Vocabulary of Expression
Human languages are information-based systems that use sounds, words, or characters to represent other states, systems, or events. Examples include written language, speech, music, and mathematics.

In addition, there are natural processes in which a few elements express many different forms, such as atoms or molecules.

All languages are combinatorial and depend on a vocabulary of expression.

A vocabulary may be derived arbitrarily from the continua of nature, such as a musical scale, or from the process of natural selection, as in the case of speech. The discrete tones of a musical scale are sampled directly from the complete sound spectrum. In the case of speech, the vocal apparatus and brain functions related to language have evolved over tens of thousands of years.

In speech, individual sounds or phonemes are combined to form syllables, words, phrases, and sentences that convey meaning. The vocabulary of speech is composed of from 13 to 200 separate phonemes, depending on the specific language that is being spoken. English-speaking peoples employ a vocabulary of 44 phonemes.

In writing, a few graphic symbols are arranged in thousands of different combinations, resulting in the sharing of a common language. In western culture, writing has a vocabulary of 26 letters, with various adornments. Other cultures have invented different character schemes.

Mark Twain, Benjamin Franklin, and George Bernard Shaw all have attempted, for one reason or another, to modify the number of characters in the English language.

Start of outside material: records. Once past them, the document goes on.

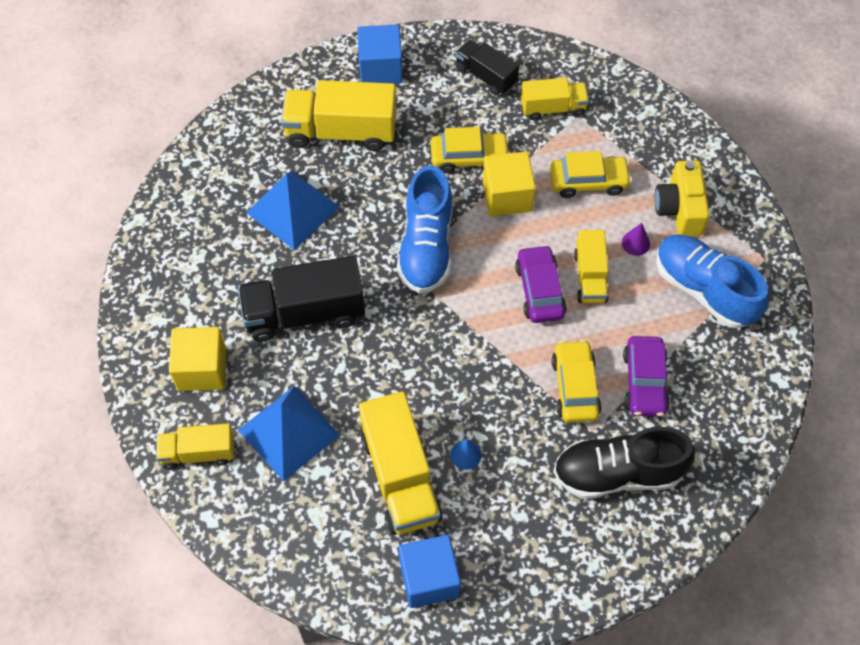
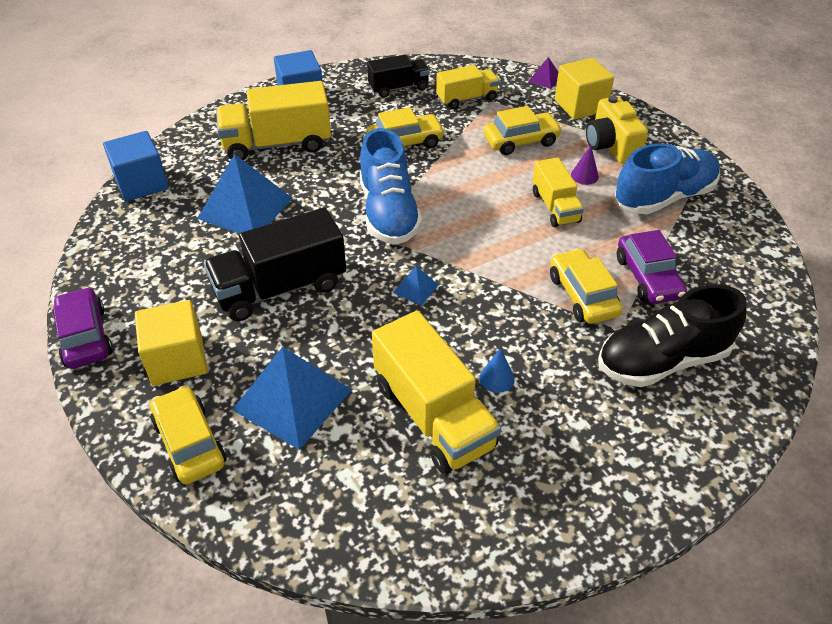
camera: 15 degrees left, 15 degrees down
yellow truck [156,423,234,469] -> yellow car [150,386,226,484]
blue cube [398,535,461,608] -> blue cube moved to [103,131,169,202]
black truck [455,40,519,96] -> black truck turned 135 degrees clockwise [367,55,430,98]
yellow cube [483,152,536,216] -> yellow cube moved to [554,58,614,120]
purple car [515,245,566,323] -> purple car moved to [53,287,113,369]
blue shoe [656,234,769,328] -> blue shoe turned 120 degrees clockwise [615,143,720,214]
none -> blue pyramid [393,266,439,306]
none -> purple pyramid [528,57,558,89]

In the western world, the vocabulary of music is confined to 12 tones known as the chromatic scale. All other scales are derived from these 12 tones. In other cultures, melodic systems may include microtonal scales that are composed of many indiscrete tones.

The vocabulary of visual art is point, line, plane, perspective, scale, color, form and dimension.

The vocabulary of numbers is zero through nine, plus or minus, with or without a floating point. Aristotle said ‘All things are numbers’, by which he meant that any physical quantity that may be imagined by a human brain can be represented by a mathematical symbol or expression.

The vocabulary of computers is a binary code of zeroes and ones.

The vocabulary of smell is based on a finite set of pheromones. The vocabulary of taste relies on five elements of discrimination: sweet, sour, salty, bitter, and what the Japanese call umami, meaning savory or delicious.

The vocabulary of human experience is actions, thoughts, and feelings. All things human are combinations of these three dynamic systems.

The vocabulary of human emotion contains neurochemical states with standardized names such as anxious, content, frightened. A variety of these primitive elements combine to form all of our emotions. The same principle works for facial expression, as well as other forms of non-verbal communication, including physical gesture.

The vocabulary of life is DNA. Four chemical bases ATG and C create DNA sequences that map to all known forms of life. In addition, there are twenty amino acids arranged differently to create proteins that build and maintain organisms.

At last count, there are one hundred-plus chemical elements which, when rendered in various combinations, form all of the materials in the known universe.

The vocabulary of nature is atoms, or more precisely electrons and quarks.